"S-sabar Ris, tenangin diri dulu. Aku bisa jelasin kok"

"Hiks... aku itu khawatir sama kamu! Aku berusaha enggak mikir yang aneh-aneh sama kamu. Ketemunya malah keadaan kamu penuh luka gitu! Gimana aku bisa tenang kalo liat kamu kayak gini! Aku... hiks... sangat khawatir tahu..."

Tangisan Brisa pecah. Esme yang melihat itu langsung turun dari motor dan menarik Brisa ke pelukannya. Ada rasa bersalah dalam diri Esme karena sudah membuat Brisa menangis lagi.

"Sudahlah Ris, jangan nangis lagi ya. Maaf udah buat kamu jadi sekhawatir ini."

Ucap Esme mengelus kepala Brisa untuk menenangkannya. Saat Esme terus berusaha menenangkan Brisa, ia sempat melihat ada bik Hanina tak jauh dari mereka. Tambak bik Hanina tersenyum pada Esme dan langsung pergi dari sana. Esme yang melihat itu merasa sudah mendapatkan tanggung jawab dari bik Hanina.

Brisa mulai tenang. Ia sedikit melonggarkan pelukan itu agar bisa melihat Esme. Tampak matanya yang memerah. Esme menghapus air mata itu dengan lembut dan kemudian mengecup dahi Brisa begitu lama. Lagi, semburat merah muncul di pipi Brisa atas perlakuan manis dari Esme.

"Ciee... udah merah aja di giniin, uwuu imutnya"

Ucap Esme mengeluskan wajahnya ke pipi Brisa membuat si empu merasa geli sekaligus tambah malu.

"Aaa... udah ah, gombal!"

"Hihi, iya sayangku. Mumpung udah ada kamu gimana kalo kita makan?"

"Mm... boleh aja. Oh ya tadi kan aku bersama bik Hanina pergi belanja, tapi kemana ya bibik? Perasaan dia ada di belakang ku tadi"

"Ya iyalah, toh bik Hanina nya udah pulang duluan"

"Lah kok kamu bisa tahu?"

"Aku kan pacar kamu, pasti tahulah"

"Huft... enggak ada hubungannya. Udah ah, yuk kita pergi. Eh tapi kamu yakin bisa bawa motor?"

"Bisalah pacarmu ini kan kuat, percayalah"

Brisa hanya terkekeh mendengar perkataan Esme barusan. Esme kini juga mulai senang melihat Brisa kembali tersenyum lagi.

"Iyaiya, pacarku. Sebelum itu kita ke rumah aku dulu ngobatin luka-luka kamu itu"

"Siap, bos!"

Balas Esme dengan bergaya hormat pada Brisa. Brisa sengaja tidak menanyakan dari mana luka-luka itu muncul. Saat ini Brisa hanya ingin menghabiskan waktu bersama dengan Esme.

Setelahnya Esme menghidupkan motornya dibarengi Brisa yang menaiki motor Esme. Mereka mulai pergi dari tempat itu. Perjalanan itu diselimuti hening, tidak ada yang bersuara diantara mereka, hingga mereka sampai di depan rumah Brisa.

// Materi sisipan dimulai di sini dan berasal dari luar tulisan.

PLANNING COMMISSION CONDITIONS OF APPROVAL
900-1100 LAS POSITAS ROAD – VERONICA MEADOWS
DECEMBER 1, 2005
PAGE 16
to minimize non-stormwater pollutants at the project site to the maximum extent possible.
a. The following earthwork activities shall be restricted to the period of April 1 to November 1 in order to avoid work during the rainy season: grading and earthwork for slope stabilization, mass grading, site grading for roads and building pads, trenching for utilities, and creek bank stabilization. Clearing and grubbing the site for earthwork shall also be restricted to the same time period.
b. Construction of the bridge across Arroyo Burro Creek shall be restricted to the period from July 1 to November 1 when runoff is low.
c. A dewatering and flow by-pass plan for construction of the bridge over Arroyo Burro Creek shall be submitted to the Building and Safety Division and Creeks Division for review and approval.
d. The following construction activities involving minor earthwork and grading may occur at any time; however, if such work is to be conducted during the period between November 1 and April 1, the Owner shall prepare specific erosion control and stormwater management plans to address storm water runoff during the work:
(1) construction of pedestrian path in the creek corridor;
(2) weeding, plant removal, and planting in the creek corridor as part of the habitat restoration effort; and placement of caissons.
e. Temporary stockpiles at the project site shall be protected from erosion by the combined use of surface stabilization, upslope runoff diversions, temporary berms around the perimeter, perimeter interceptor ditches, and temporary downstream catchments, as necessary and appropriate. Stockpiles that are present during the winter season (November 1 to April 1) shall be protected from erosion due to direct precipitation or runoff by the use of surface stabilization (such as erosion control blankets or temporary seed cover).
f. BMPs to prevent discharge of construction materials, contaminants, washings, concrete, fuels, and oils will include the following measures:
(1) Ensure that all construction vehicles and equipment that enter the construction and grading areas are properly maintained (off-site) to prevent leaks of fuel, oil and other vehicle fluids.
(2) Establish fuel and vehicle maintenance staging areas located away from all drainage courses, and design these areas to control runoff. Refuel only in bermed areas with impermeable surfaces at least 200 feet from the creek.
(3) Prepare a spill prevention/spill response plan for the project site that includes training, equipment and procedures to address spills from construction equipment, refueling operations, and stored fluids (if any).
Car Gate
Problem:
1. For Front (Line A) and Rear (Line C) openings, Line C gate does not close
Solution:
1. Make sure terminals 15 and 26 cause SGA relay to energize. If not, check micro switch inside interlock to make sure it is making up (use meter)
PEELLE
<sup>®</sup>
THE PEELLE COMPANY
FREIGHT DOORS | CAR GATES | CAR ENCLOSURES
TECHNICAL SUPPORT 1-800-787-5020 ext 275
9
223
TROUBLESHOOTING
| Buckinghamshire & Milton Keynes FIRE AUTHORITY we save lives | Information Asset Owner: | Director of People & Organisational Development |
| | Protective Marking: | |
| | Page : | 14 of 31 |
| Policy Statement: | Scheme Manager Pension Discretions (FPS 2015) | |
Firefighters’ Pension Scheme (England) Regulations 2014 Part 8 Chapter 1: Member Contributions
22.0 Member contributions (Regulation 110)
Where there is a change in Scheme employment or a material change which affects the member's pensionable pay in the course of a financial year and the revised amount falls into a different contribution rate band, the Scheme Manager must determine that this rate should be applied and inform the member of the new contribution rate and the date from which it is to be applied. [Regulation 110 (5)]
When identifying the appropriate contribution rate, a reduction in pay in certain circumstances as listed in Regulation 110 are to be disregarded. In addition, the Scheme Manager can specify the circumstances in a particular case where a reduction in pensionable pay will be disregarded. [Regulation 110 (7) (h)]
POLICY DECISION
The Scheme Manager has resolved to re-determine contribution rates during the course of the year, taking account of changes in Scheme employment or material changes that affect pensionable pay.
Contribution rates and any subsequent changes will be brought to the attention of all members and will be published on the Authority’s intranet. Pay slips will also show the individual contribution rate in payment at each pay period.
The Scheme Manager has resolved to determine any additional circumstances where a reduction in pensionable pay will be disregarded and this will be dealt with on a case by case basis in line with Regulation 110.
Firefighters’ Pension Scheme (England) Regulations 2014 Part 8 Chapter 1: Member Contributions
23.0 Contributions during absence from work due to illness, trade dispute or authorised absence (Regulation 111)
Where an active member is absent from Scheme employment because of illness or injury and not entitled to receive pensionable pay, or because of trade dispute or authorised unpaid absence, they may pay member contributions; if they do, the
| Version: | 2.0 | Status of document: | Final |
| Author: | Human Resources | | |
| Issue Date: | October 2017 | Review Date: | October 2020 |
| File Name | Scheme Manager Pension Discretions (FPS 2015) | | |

Untungnya gerbang rumahnya sudah terbuka jadi Brisa tidak perlu memanggil bik Hanina.

Mereka berdua langsung masuk ke dalam rumah. Di dalam, mereka dapat melihat bik Hanina sedang berurusan dengan dapur. Brisa menyuruh Esme untuk duduk di sofa ruang tamu, sedangkan dirinya menemui bik Hanina.

"Bik, maaf tadi Brisa main ninggalin bibik aja tadi"

Ucap Brisa merasa bersalah pada bik Hanina. Meski bik Hanina adalah ART di rumah itu, Brisa tetap menganggap beliau adalah ibu keduanya setelah ibu kandungnya.

"Nggak papa kok Non, bibik tahu Non pasti khawatir dengan Mbak Esme apalagi dengan penuh luka kayak gitu"

"Iya, bik"

"Bibik ambilin obat P3K nya dulu yah"

"Makasih bik"

Bik Hanina langsung mengambil kotak P3K dan memberikannya pada Brisa. Tanpa membuat lama lagi, Brisa langsung pergi ke ruang tamu untuk mengobati Esme.